Wednesday, July 14, 2021

Breaking Bad Jewishly

Julia Haart in her former life (NYP - warning: very untznius pictures at this site)
The series premieres on Netflix today. Julia Haart - born Talia Leibov -will tell her story in this - the latest entry in a genre called Reality Television. This is where celebrities star as themselves and show the world who they are and how they live. 

Yesterday, in discussing the negative bias in which the entertainment industry portrays Orthodoxy I assumed Haart’s story would be told the way all OTD stories are told. Blaming the phenomenon on the rigid strictures of  its  most extreme elements. Without making any distinction between the wide variety among various Orthodox groups. And ignoring the many positive aspects about even the most extreme elements of Orthodox Judaism that she was part of.   

In essence I reacted to an op-ed by Kylie Ora Lobell, a devout convert to Judaism that is fully observant. She objected to the negative way Orthodoxy is always portrayed on these shows – faulting it as the reason that some people go OTD. They portray it as an escape from a primitive and restrictive lifestyle that prevents its adherents from living life fully by suppressing their innate natural yearnings. Becoming OTD is to their antidote. 

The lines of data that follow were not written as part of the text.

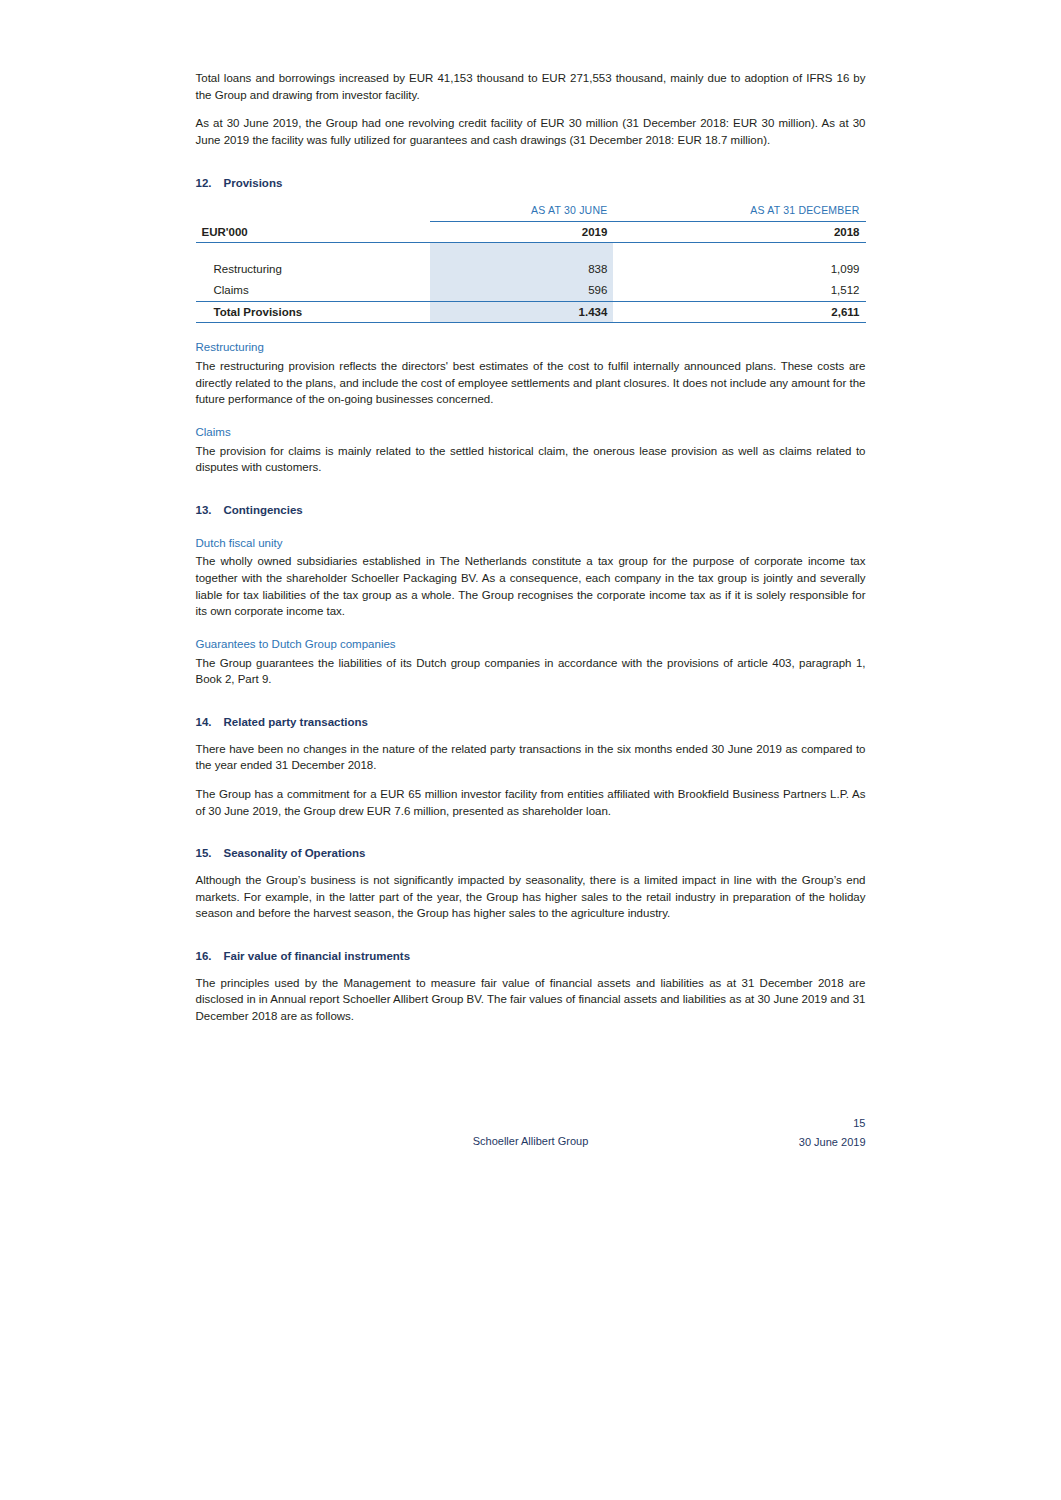Total loans and borrowings increased by EUR 41,153 thousand to EUR 271,553 thousand, mainly due to adoption of IFRS 16 by the Group and drawing from investor facility.
As at 30 June 2019, the Group had one revolving credit facility of EUR 30 million (31 December 2018: EUR 30 million). As at 30 June 2019 the facility was fully utilized for guarantees and cash drawings (31 December 2018: EUR 18.7 million).
12. Provisions
| | AS AT 30 JUNE | AS AT 31 DECEMBER |
| --- | --- | --- |
| EUR'000 | 2019 | 2018 |
| Restructuring | 838 | 1,099 |
| Claims | 596 | 1,512 |
| Total Provisions | 1.434 | 2,611 |
Restructuring
The restructuring provision reflects the directors' best estimates of the cost to fulfil internally announced plans. These costs are directly related to the plans, and include the cost of employee settlements and plant closures. It does not include any amount for the future performance of the on-going businesses concerned.
Claims
The provision for claims is mainly related to the settled historical claim, the onerous lease provision as well as claims related to disputes with customers.
13. Contingencies
Dutch fiscal unity
The wholly owned subsidiaries established in The Netherlands constitute a tax group for the purpose of corporate income tax together with the shareholder Schoeller Packaging BV. As a consequence, each company in the tax group is jointly and severally liable for tax liabilities of the tax group as a whole. The Group recognises the corporate income tax as if it is solely responsible for its own corporate income tax.
Guarantees to Dutch Group companies
The Group guarantees the liabilities of its Dutch group companies in accordance with the provisions of article 403, paragraph 1, Book 2, Part 9.
14. Related party transactions
There have been no changes in the nature of the related party transactions in the six months ended 30 June 2019 as compared to the year ended 31 December 2018.
The Group has a commitment for a EUR 65 million investor facility from entities affiliated with Brookfield Business Partners L.P. As of 30 June 2019, the Group drew EUR 7.6 million, presented as shareholder loan.
15. Seasonality of Operations
Although the Group’s business is not significantly impacted by seasonality, there is a limited impact in line with the Group’s end markets. For example, in the latter part of the year, the Group has higher sales to the retail industry in preparation of the holiday season and before the harvest season, the Group has higher sales to the agriculture industry.
16. Fair value of financial instruments
The principles used by the Management to measure fair value of financial assets and liabilities as at 31 December 2018 are disclosed in in Annual report Schoeller Allibert Group BV. The fair values of financial assets and liabilities as at 30 June 2019 and 31 December 2018 are as follows.
Schoeller Allibert Group
15
30 June 2019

As Lobell noted this image is about as distorted as can be from the reality she experienced – which motivated her to do the exact opposite of Haart – and ‘join the club’ as a devout Jew. Lobell also noted that in most cases of people that go OTD there is a lot more going on than simply the unnecessary religious strictures imposed upon. 

I agree with Lobell up to a point, but noted that the extreme lifestyles that are portrayed in those communities are not that far off from their reality. 

I have now had the opportunity to view the series ‘trailer’ – a preview of the series. And what I saw was a complete rebellion of everything Haart was taught as a Jew. Not only did she leave her community she has become almost the antithesis of - not only her old community but of Judaism itself

Julia Haart is now an internationally known fashion designer for such celebrities as Gwyneth Paltrow and Kim Kardashian. The clothing she designs – and wears herself - is about as revealing as could be without being illegal. Her moral code on matters of intimacy matches the worst of western culture. She seems to have an obsession with the pleasures of sex and advocates the full panoply of things one can do to enhance that pleasure – including the use of sex toys. She speaks of her own sexual liberation that way at age 35. 

Making matters worse - she advises to her own children about sex and sex toys – to their own embarrassment. (A mother telling her children how to have great sex?! With sex toys?! Really?!)  

Nonetheless it seems that most of her children have followed in her footsteps to one degree or another anyway - except for her youngest son, who apparently remains Charedi. Not, however, for her lack of trying to dissuade him - it seems.

Her financial success cannot be disputed. She is a world renowned fashion designer and must be a multi millionaire – clearly living that kind of lifestyle with ease. That was accomplished in a relatively very short period of time. She only left her Charedi lifestyle in 2013 and started everything from scratch. 

While the life she leads is her own business, that she has becomes so wildly successful and preaches her lifestyle to everyone is troubling. While in America she has the right to do that, I have the right to strongly protest the kind of influence she peddles. Which she does with such joy and abandon. Now using the widely viewed platform of Netflix to do so. 

Confounding matters are her comments about the love she has of her religion. I find her to be disingenuous. Here is what she was quoted saying in Forbes:

“I am Jewish. I love my religion and I love the people in my community. Fundamentalism, however, has nothing to do with Judaism. Fundamentalism has to go...Fundamentalism can only exist in isolation. The message that everyone else is bad and you are the only ones who are good can only be believed if you don’t meet anyone outside your world. The greatest way to combat that is through education, not anger or hate.” 

Reading this comment alone and out of context makes it seem like she still adheres to the tenets of Orthodoxy rejecting only the fundamentalist versions of it in which she was raised and lived until escaping it. But that is the furthest thing from the truth – as was made clear in the trailer. 

That said, I want to be absolutely clear. I actually agree with the statement. I just don’t believe she really does. And yet by making it and living the way she does as an  internationally renown personality, her influence can not e underestimated. One can easily and yet  erroneously surmise that theycan live a life free of any Orthodoxy’s Halachic strictures and still be a devout Jew!

The most troubling aspect of all this is that escaping fundamentalism does not have to mean becoming Julia Haart. You can leave that lifestyle without leaving observance. Julia never had that opportunity and rebelled. Had she been given options besides the one in which she was raised, she could have done many of things she did clandestinely while yet living in her former community  - out n the open without a single protest from her peers, rabbis, or most anyone else that mattered to her. 

Would she have gone OTD anyway? Were there other factors involved that she did not talk about? Quite possibly. Who knows. But while her message about the stifling life she led may be real – her solution of rejecting everything - is going from one extreme to another and unnecessary. Life is about balance. For a Jew that means using the Torah as a guideline to navigate life in the real world. Not to escape it or the Torah.